### Stored items
[Start of Attachment]

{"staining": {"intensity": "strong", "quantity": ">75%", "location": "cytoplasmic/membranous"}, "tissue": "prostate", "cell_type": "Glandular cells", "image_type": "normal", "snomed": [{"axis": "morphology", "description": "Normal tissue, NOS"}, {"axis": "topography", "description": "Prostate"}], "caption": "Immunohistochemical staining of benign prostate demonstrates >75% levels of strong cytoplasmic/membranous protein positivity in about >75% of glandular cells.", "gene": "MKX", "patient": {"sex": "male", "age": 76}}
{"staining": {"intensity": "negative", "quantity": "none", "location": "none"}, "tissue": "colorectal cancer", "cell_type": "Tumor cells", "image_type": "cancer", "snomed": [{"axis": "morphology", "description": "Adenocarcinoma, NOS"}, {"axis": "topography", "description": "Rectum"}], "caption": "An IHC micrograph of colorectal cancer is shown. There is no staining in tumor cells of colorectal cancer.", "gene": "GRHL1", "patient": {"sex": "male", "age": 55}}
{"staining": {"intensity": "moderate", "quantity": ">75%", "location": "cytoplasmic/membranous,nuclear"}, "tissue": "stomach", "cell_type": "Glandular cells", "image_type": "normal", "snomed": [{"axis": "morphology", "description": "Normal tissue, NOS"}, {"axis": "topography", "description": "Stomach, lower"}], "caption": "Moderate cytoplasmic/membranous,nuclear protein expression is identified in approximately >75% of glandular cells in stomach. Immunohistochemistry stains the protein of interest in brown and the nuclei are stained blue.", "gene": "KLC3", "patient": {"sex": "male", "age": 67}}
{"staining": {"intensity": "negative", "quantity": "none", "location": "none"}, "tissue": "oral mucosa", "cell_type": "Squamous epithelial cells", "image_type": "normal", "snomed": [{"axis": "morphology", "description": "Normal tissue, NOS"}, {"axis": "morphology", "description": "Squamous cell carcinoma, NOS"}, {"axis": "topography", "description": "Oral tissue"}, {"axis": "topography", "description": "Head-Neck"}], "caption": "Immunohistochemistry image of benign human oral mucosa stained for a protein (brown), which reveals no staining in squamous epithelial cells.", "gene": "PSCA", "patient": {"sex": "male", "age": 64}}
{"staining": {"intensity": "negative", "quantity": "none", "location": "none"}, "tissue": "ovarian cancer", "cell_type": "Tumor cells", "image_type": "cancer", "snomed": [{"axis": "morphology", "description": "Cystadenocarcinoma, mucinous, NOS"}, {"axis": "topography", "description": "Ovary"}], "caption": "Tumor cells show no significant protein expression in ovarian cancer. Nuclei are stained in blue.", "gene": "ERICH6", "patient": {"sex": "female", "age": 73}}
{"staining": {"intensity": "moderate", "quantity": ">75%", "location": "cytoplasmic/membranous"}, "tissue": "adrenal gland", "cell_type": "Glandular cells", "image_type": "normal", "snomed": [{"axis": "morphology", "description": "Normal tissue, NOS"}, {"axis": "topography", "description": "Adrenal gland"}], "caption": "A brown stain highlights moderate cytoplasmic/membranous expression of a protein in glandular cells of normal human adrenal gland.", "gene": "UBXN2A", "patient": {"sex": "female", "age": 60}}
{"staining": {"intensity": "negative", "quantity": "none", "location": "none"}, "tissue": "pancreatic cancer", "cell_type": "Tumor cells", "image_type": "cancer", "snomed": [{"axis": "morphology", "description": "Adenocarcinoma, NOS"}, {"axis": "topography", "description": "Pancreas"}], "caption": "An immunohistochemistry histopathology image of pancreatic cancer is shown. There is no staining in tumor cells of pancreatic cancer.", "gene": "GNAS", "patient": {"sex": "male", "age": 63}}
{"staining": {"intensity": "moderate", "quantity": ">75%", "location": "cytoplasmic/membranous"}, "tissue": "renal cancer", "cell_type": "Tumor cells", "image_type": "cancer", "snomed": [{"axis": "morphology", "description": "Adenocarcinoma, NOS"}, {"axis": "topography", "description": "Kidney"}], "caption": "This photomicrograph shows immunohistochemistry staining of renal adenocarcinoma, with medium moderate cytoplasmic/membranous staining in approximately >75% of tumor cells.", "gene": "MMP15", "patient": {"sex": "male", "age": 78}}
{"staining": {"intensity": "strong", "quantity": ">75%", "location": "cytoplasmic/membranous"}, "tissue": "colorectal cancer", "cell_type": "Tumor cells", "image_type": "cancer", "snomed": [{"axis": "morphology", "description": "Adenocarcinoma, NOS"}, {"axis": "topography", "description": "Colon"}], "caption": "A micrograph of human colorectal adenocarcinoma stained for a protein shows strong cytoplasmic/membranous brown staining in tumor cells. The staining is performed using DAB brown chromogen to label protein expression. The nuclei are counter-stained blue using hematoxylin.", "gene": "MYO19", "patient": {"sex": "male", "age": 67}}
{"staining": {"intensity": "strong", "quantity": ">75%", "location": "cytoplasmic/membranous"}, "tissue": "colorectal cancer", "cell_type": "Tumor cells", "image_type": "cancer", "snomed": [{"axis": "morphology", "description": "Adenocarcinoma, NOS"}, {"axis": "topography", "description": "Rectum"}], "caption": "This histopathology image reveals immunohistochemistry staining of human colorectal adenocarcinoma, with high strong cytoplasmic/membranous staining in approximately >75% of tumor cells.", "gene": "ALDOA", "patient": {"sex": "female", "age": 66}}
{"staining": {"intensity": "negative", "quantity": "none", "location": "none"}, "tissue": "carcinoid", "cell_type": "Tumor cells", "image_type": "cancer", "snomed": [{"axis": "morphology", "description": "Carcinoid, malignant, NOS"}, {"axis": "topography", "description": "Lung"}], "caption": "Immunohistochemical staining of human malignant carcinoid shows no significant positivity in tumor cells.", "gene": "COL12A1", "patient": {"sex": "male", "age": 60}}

[End of Attachment]

### YOUR INSTRUCTIONS
Quote the records from their first line to the line with "cytoplasmic/membranous,nuclear protein expression", inclusive, without adding or dropping anything.

### SOLUTION BELOW
{"staining": {"intensity": "strong", "quantity": ">75%", "location": "cytoplasmic/membranous"}, "tissue": "prostate", "cell_type": "Glandular cells", "image_type": "normal", "snomed": [{"axis": "morphology", "description": "Normal tissue, NOS"}, {"axis": "topography", "description": "Prostate"}], "caption": "Immunohistochemical staining of benign prostate demonstrates >75% levels of strong cytoplasmic/membranous protein positivity in about >75% of glandular cells.", "gene": "MKX", "patient": {"sex": "male", "age": 76}}
{"staining": {"intensity": "negative", "quantity": "none", "location": "none"}, "tissue": "colorectal cancer", "cell_type": "Tumor cells", "image_type": "cancer", "snomed": [{"axis": "morphology", "description": "Adenocarcinoma, NOS"}, {"axis": "topography", "description": "Rectum"}], "caption": "An IHC micrograph of colorectal cancer is shown. There is no staining in tumor cells of colorectal cancer.", "gene": "GRHL1", "patient": {"sex": "male", "age": 55}}
{"staining": {"intensity": "moderate", "quantity": ">75%", "location": "cytoplasmic/membranous,nuclear"}, "tissue": "stomach", "cell_type": "Glandular cells", "image_type": "normal", "snomed": [{"axis": "morphology", "description": "Normal tissue, NOS"}, {"axis": "topography", "description": "Stomach, lower"}], "caption": "Moderate cytoplasmic/membranous,nuclear protein expression is identified in approximately >75% of glandular cells in stomach. Immunohistochemistry stains the protein of interest in brown and the nuclei are stained blue.", "gene": "KLC3", "patient": {"sex": "male", "age": 67}}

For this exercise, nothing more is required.